Bug --> BUG-45960
Search for BUG-45960 once you click the following link
@Neeraj Sabharwal: Thanks a lot for your help. I read jira and bug doc but I noticed it was an issue in ambari 2.1.2 and resolved in ambari 2.2.0. And I have ambari 2.2.0 only where I am facing this error.
The timeout period for the rebalance operation is wired in the stack definition ( the value used here is the one set for the namenode command script, and is set to 1800s.) When issuing the rebalance process this value is increased by the server by 10 more minutes (to give the chance for the operation to end)

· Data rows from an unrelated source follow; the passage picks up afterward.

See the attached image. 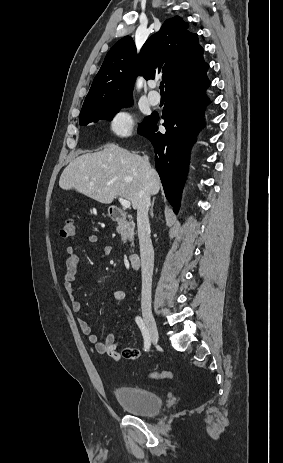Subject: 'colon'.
<instances>
[{
	"instance_id": "obj_1",
	"label": "colon",
	"mask_w": 283,
	"mask_h": 463,
	"mask_svg": "<svg viewBox=\"0 0 283 463\" xmlns=\"http://www.w3.org/2000/svg\"><path fill=\"white\" fill-rule=\"evenodd\" d=\"M60 236L63 238L72 237L75 233V224L72 218H65L62 220L59 230ZM173 373L171 371H159L152 372L148 375L149 379L159 380V379H171L173 378Z\"/></svg>"
}]
</instances>
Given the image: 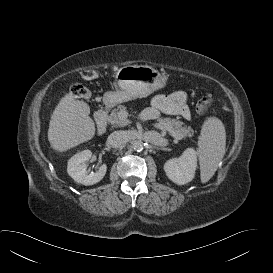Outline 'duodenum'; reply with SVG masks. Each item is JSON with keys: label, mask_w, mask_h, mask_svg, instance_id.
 I'll use <instances>...</instances> for the list:
<instances>
[{"label": "duodenum", "mask_w": 273, "mask_h": 273, "mask_svg": "<svg viewBox=\"0 0 273 273\" xmlns=\"http://www.w3.org/2000/svg\"><path fill=\"white\" fill-rule=\"evenodd\" d=\"M96 132L102 135L107 128V114L104 110L100 109L96 112Z\"/></svg>", "instance_id": "1"}]
</instances>
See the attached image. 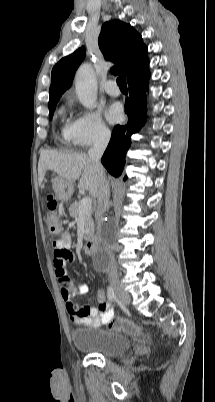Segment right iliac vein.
<instances>
[{
	"mask_svg": "<svg viewBox=\"0 0 215 402\" xmlns=\"http://www.w3.org/2000/svg\"><path fill=\"white\" fill-rule=\"evenodd\" d=\"M113 289L124 305L126 306L130 305L131 302L130 296L120 285L114 284Z\"/></svg>",
	"mask_w": 215,
	"mask_h": 402,
	"instance_id": "obj_1",
	"label": "right iliac vein"
}]
</instances>
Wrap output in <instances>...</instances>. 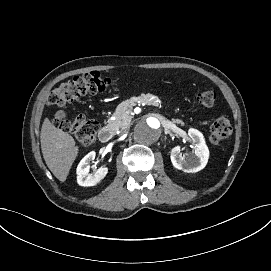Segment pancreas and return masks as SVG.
Listing matches in <instances>:
<instances>
[{"instance_id": "1", "label": "pancreas", "mask_w": 271, "mask_h": 271, "mask_svg": "<svg viewBox=\"0 0 271 271\" xmlns=\"http://www.w3.org/2000/svg\"><path fill=\"white\" fill-rule=\"evenodd\" d=\"M132 103L134 105L141 104H151L156 105L158 103V98L154 95H141L134 96L132 98ZM131 106L129 102H122L116 108L113 114L114 120H108V126L112 127L114 130L125 129L129 126L132 116L129 115L131 112ZM174 123L181 124L182 122L178 119L173 120Z\"/></svg>"}]
</instances>
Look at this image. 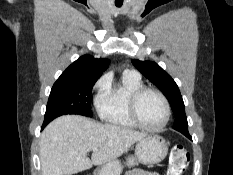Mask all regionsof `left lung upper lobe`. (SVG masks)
Returning a JSON list of instances; mask_svg holds the SVG:
<instances>
[{
  "instance_id": "left-lung-upper-lobe-1",
  "label": "left lung upper lobe",
  "mask_w": 233,
  "mask_h": 175,
  "mask_svg": "<svg viewBox=\"0 0 233 175\" xmlns=\"http://www.w3.org/2000/svg\"><path fill=\"white\" fill-rule=\"evenodd\" d=\"M132 63L147 79L155 84L169 100L175 115L173 129L189 137L184 102L175 81L155 62L132 60Z\"/></svg>"
}]
</instances>
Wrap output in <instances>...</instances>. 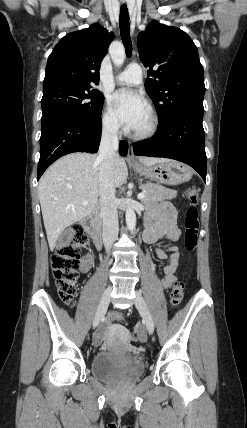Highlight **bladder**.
<instances>
[{
    "instance_id": "obj_1",
    "label": "bladder",
    "mask_w": 247,
    "mask_h": 428,
    "mask_svg": "<svg viewBox=\"0 0 247 428\" xmlns=\"http://www.w3.org/2000/svg\"><path fill=\"white\" fill-rule=\"evenodd\" d=\"M91 367L92 373L101 379H110L118 373L137 378L145 368L143 359L130 350L100 351L94 356Z\"/></svg>"
}]
</instances>
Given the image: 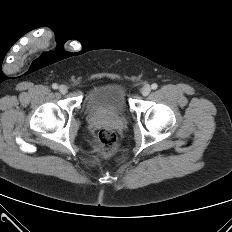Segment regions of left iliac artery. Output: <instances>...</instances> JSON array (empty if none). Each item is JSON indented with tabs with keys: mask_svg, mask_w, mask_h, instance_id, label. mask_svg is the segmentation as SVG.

If the rebalance operation takes longer, the server times out the operation by killing the process (however some resources created by the rebalancer will remain on the HDFS) and eventually retries to execute the command. When the command is issued again (regardless if it's retried by the server or triggered manually) the rebalancer will notice that another balancer is running (because it finds the /system/balancer.id on the HDFS).
The problem is addressed here: https://issues.apache.org/jira/browse/AMBARI-20175
The only solution till the fix is available would be to update the timeout in the stack definition to a "big enough" value so that the timeout is disabled, or it's long enough not to timeout the rebalancing. (The ambari server needs to be restarted for this to take effect; also all namenode operation timeouts will be set to the new value)